I've just lost friends due to moving and just losing touch - losing the connection that kept us as friends.
But one guy a was very friendly with - in fact we referred to each other as brother and sister. We had been set up on a date but realised pretty quick the connection we had wasn't romantic. Anyway he eventually did get a girlfriend so I inevitably saw him less, though we still went out and talked by phone. Then one day boom - silence. He dropped me with no explanation. Maybe his girlfriend had something to do with it I don't know. I wish he had said why though. I could accept the 'sorry my girlfriend is uncomfortable with our relationship' or whatever. But just silence left me speculating that I had said or done something. I know they got married later on.

SerenityNowInsanityLater · 21/05/2023 09:50

This reply has been withdrawn

This has been withdrawn by MNHQ at the poster's request.

DontForgetToBreathe · 21/05/2023 11:29

Love this thread as sad as it is. Thinking of cutting out more friends recently because I refuse to be everyone’s therapist.

IndexBook · 21/05/2023 11:33

Lots of friendly acquaintances, who at the time I called friends but looking back they were more situational/seasonal. These tend to end fairly shortly after moving (I've moved a fair amount and now I've stayed put for a while it is more them moving) or when our circumstances change (e.g. kids move from primary to secondary school).

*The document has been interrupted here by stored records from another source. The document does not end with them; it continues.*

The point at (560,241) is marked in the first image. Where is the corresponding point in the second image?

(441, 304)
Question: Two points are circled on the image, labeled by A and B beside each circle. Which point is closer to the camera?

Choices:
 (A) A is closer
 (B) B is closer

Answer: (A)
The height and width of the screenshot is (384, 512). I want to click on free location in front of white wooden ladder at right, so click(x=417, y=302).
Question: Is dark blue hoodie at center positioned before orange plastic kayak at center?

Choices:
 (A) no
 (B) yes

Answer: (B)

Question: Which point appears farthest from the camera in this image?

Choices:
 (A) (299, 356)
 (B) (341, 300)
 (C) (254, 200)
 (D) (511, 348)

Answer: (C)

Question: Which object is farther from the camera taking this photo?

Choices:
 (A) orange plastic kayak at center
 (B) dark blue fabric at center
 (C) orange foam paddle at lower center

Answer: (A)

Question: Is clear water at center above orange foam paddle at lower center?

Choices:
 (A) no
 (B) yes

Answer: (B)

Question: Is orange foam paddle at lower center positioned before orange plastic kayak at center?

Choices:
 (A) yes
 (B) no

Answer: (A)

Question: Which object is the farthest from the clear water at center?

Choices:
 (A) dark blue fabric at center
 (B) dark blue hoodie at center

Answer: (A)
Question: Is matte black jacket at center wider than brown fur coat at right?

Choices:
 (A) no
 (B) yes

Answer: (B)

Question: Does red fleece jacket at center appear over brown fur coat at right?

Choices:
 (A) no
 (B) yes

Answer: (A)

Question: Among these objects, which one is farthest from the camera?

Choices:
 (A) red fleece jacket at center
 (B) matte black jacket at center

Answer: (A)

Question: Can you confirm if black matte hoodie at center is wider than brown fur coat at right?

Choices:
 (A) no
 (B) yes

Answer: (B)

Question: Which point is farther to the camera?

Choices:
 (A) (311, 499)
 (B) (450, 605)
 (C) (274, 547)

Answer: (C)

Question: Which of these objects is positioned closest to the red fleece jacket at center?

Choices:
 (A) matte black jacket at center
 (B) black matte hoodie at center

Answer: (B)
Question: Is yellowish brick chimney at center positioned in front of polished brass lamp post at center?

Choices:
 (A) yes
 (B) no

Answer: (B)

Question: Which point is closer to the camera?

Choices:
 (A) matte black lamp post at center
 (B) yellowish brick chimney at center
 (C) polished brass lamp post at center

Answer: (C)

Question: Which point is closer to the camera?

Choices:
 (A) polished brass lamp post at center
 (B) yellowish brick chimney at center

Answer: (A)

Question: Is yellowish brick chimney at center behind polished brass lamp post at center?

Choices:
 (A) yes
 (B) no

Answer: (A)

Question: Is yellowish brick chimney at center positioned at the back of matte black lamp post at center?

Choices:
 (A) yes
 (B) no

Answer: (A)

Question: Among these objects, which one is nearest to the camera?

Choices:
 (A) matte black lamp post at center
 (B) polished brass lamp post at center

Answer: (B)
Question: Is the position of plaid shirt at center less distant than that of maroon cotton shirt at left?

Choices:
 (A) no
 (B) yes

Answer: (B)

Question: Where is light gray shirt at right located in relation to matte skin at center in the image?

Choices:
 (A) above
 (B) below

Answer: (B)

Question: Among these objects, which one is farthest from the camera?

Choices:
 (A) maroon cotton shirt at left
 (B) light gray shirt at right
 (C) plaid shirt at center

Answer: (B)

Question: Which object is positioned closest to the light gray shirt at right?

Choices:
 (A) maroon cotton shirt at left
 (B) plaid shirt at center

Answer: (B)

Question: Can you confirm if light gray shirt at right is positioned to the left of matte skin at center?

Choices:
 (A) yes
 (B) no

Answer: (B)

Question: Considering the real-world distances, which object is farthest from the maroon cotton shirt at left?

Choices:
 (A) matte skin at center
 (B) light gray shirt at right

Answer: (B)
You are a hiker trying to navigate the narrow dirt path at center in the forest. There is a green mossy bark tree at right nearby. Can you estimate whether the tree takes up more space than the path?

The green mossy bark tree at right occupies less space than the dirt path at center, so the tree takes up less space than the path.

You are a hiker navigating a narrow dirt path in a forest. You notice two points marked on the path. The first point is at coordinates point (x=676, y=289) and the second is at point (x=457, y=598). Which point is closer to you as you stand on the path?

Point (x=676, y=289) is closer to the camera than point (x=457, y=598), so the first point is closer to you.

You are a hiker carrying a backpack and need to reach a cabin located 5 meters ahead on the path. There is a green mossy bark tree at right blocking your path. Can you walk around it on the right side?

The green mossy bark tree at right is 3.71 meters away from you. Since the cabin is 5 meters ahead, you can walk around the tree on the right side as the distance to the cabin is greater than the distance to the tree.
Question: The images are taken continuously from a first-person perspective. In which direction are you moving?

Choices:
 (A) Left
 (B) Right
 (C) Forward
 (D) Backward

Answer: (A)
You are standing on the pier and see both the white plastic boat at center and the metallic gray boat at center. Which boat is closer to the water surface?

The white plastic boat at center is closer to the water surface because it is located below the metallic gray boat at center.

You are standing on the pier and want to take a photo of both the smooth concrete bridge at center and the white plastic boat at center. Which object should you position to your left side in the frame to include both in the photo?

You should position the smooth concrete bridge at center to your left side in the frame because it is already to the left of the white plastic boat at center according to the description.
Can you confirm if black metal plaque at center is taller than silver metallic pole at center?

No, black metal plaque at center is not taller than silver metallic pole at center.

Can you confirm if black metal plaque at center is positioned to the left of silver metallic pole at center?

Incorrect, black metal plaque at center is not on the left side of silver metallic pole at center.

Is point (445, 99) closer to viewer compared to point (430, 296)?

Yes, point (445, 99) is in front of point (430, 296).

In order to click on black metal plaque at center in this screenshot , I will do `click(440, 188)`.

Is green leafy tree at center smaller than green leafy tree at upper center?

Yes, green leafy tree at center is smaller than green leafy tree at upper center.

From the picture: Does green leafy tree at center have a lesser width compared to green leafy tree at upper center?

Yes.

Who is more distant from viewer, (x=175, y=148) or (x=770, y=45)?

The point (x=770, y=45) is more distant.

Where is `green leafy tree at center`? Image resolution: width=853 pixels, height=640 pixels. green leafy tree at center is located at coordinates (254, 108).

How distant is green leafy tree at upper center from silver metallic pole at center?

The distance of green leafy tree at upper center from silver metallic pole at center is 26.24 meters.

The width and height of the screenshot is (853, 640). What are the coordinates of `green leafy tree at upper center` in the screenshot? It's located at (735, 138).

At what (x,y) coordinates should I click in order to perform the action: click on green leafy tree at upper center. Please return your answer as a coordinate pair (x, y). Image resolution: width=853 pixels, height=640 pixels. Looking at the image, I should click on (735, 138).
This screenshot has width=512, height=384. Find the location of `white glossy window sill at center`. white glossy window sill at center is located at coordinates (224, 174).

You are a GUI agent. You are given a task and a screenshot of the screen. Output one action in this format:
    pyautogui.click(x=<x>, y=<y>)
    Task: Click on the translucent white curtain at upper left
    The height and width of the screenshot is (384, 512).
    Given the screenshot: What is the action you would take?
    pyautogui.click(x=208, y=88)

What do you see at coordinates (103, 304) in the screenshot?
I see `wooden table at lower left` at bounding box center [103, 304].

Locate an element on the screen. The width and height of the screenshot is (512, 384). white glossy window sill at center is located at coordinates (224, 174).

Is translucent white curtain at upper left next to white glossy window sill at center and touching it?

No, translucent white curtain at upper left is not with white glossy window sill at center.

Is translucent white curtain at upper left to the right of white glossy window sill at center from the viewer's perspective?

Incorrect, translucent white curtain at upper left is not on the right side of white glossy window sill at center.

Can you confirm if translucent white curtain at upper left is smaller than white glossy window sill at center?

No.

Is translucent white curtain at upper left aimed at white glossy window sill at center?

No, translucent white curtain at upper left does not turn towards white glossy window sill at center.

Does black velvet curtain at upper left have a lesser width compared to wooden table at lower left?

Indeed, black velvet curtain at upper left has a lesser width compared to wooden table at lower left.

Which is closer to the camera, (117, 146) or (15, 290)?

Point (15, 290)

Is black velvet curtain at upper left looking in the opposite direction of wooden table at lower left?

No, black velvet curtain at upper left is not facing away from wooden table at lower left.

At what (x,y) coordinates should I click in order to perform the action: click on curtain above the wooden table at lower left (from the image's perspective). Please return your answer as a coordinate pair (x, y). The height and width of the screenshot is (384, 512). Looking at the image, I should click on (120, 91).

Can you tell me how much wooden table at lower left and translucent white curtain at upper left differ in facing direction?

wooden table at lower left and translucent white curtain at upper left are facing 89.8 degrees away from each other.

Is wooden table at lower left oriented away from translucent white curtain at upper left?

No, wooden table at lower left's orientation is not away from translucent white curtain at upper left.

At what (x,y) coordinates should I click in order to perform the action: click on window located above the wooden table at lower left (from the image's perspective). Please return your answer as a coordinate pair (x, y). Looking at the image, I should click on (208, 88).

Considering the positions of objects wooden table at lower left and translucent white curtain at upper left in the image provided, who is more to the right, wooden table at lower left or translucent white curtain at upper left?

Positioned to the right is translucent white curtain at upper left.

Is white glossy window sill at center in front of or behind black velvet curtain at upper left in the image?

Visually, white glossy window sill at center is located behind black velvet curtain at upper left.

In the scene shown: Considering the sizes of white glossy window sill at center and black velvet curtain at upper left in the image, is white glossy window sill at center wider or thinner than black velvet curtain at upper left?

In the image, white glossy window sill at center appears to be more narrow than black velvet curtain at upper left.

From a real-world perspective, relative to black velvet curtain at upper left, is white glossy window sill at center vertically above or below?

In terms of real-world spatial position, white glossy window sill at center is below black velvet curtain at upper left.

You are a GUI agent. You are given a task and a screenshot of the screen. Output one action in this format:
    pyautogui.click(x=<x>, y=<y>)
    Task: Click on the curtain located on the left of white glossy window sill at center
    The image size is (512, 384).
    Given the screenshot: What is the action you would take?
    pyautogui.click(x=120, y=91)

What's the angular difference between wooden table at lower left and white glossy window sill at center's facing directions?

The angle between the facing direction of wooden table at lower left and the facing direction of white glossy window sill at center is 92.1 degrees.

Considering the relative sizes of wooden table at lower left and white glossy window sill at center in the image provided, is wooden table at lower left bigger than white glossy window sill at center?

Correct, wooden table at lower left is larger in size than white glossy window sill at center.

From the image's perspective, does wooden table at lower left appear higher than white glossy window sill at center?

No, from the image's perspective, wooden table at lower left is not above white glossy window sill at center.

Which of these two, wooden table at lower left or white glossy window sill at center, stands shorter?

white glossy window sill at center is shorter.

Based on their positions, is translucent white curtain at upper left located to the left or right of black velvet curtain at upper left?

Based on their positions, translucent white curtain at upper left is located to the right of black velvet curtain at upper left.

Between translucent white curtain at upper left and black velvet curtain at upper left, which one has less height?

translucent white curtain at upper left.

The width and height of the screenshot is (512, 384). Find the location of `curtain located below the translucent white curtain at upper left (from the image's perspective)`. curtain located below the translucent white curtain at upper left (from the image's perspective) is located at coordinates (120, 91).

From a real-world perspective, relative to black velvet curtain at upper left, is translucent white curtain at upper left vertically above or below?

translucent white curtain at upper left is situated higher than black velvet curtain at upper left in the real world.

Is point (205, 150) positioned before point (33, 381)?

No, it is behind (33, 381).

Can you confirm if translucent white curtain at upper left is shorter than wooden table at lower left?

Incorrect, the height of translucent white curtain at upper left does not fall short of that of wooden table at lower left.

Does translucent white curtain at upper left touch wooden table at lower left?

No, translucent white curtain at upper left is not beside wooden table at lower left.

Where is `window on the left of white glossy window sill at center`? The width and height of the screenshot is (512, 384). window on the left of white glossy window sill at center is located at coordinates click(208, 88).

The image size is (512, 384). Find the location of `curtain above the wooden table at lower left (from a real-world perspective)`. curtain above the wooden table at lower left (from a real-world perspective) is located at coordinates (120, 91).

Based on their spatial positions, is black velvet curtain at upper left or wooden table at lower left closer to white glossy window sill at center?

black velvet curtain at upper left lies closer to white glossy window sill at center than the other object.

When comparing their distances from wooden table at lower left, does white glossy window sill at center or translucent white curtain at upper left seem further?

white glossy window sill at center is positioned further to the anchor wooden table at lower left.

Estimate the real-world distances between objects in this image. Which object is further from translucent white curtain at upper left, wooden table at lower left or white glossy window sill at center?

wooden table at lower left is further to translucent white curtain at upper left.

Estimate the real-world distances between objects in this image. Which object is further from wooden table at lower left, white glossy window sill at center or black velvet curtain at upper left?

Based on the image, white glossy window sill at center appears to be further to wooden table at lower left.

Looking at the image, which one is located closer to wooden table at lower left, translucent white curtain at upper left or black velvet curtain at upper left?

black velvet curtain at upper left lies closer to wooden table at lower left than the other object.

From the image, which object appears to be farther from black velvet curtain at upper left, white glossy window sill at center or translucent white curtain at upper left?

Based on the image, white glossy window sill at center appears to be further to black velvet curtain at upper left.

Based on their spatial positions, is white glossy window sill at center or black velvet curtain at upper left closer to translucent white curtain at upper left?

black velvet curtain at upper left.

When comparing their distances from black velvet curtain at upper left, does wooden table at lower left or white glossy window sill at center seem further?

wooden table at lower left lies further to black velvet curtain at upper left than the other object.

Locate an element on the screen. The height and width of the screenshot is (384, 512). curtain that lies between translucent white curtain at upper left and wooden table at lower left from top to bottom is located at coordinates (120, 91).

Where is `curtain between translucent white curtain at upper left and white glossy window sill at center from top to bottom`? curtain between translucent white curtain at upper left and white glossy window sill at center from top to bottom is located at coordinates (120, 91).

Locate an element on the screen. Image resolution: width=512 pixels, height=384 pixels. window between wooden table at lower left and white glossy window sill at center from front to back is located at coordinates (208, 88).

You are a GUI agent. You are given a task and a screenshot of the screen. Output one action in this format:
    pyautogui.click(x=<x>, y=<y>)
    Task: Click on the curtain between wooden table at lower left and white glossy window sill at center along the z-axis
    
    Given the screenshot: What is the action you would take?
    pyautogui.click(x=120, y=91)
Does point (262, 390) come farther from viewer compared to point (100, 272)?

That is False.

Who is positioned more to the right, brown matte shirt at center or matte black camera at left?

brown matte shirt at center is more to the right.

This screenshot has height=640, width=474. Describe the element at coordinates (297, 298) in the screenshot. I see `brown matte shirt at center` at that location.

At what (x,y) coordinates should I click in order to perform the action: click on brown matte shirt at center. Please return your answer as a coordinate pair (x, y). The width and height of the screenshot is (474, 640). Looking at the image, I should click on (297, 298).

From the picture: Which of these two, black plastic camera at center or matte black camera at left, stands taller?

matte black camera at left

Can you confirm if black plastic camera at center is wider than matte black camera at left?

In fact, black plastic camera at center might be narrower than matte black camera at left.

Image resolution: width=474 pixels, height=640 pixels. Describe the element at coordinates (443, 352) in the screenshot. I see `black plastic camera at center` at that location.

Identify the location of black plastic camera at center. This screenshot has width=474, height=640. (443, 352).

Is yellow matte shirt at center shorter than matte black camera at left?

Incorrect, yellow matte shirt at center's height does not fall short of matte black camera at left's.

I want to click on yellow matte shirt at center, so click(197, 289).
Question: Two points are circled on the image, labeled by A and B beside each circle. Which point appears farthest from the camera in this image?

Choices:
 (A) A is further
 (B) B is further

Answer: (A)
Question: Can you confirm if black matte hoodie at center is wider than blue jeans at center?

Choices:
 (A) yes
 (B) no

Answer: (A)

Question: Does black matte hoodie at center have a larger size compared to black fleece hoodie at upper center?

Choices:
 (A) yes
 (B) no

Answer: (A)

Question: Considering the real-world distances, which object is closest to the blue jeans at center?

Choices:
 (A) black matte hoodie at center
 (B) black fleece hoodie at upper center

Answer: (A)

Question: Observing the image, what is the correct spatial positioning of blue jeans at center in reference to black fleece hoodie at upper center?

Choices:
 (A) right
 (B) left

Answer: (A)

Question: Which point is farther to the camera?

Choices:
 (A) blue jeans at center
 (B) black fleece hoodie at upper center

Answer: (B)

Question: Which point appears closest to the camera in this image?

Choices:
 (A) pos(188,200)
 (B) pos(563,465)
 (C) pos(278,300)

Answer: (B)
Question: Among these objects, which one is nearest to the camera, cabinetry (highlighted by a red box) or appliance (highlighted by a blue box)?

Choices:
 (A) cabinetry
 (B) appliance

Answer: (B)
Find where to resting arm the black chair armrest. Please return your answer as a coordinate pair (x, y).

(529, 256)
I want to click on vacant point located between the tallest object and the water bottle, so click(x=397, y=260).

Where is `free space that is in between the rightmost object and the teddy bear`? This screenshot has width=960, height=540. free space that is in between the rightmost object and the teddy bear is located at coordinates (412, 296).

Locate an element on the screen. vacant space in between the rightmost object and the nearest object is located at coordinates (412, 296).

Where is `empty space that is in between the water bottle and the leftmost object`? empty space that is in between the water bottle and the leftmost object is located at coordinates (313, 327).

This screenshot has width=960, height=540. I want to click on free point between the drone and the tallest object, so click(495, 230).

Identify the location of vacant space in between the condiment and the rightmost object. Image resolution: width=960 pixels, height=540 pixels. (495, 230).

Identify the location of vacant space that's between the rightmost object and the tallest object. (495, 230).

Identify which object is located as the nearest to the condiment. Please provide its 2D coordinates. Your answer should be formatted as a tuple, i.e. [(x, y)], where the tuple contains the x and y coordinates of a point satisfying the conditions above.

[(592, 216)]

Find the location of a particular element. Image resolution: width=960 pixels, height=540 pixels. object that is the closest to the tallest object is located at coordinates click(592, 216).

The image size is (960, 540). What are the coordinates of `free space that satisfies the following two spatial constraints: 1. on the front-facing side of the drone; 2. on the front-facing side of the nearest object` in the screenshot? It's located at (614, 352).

I've managed to keep true friendships going for decades despite distance - now our children at getting older/are young adults we're meeting up properly again too.

The one friend I still regret losing after 25+ years was a close friend from the 1st/2nd year of uni. She had a tendency to be bossy and did couple of things that crossed the line (and due to my background I found overly upsetting). Rather than talk to her about it (and I think she would have very much been open to this - she was great overall) I slowly distanced myself including changing flat for 3rd and 4th year (we all did in the flat - all went into separate flat shares and she was the reason, although we didn't tell her that). That really hurt her as you can imagine. We stayed friends on a much lower level for another 4 years (2 post uni but we only met up once at an event in this time) and then lost contact, I know she emigrated to Australia a long time ago and has made a great life out there for herself, and I am so pleased for her. I put this lost friendship down to my immaturity and unresolved childhood abuse. This is my one big friendship regret.

I've drifted away from a few shorter term friendships when they've shown characteristics that I don't like (badmouthing people/being passive aggressive/self absorbed). I've got a longer term friendship like this now that has managed to survive with stronger boundaries, lower expectations and more distance but I'm done now. The straw finally came. Currently just hoping that she doesn't contact me as we live close and I don't want it to get awkward.

thisisasurvivor · 21/05/2023 11:48

Frith2013 · 21/05/2023 08:54

Zero.

I choose friends well but partners badly!

Wow ok !!

OP posts:
Mary46 · 21/05/2023 12:20

Ghosted by a few lol. Its not nice. Letting go of the flakes too yes must meet up soon! Its a lesson have a few friends. Its hurtful though

Bouledeneige · 22/05/2023 21:37

It happens throughout life. Not that people betray you but you drift apart or go in different paths. Sone you may re-discover later but new friends come along and take their place.

I've lost a few friends - and some I've moved on from. One because she was such a drama Queen I couldn't hack it any more when my Mum died unexpectedly. Others dropped me when I divorced - I was no longer invited to the dinner parties. But others really showed me what great friends they were and others have appeared since through different interests and hobbies.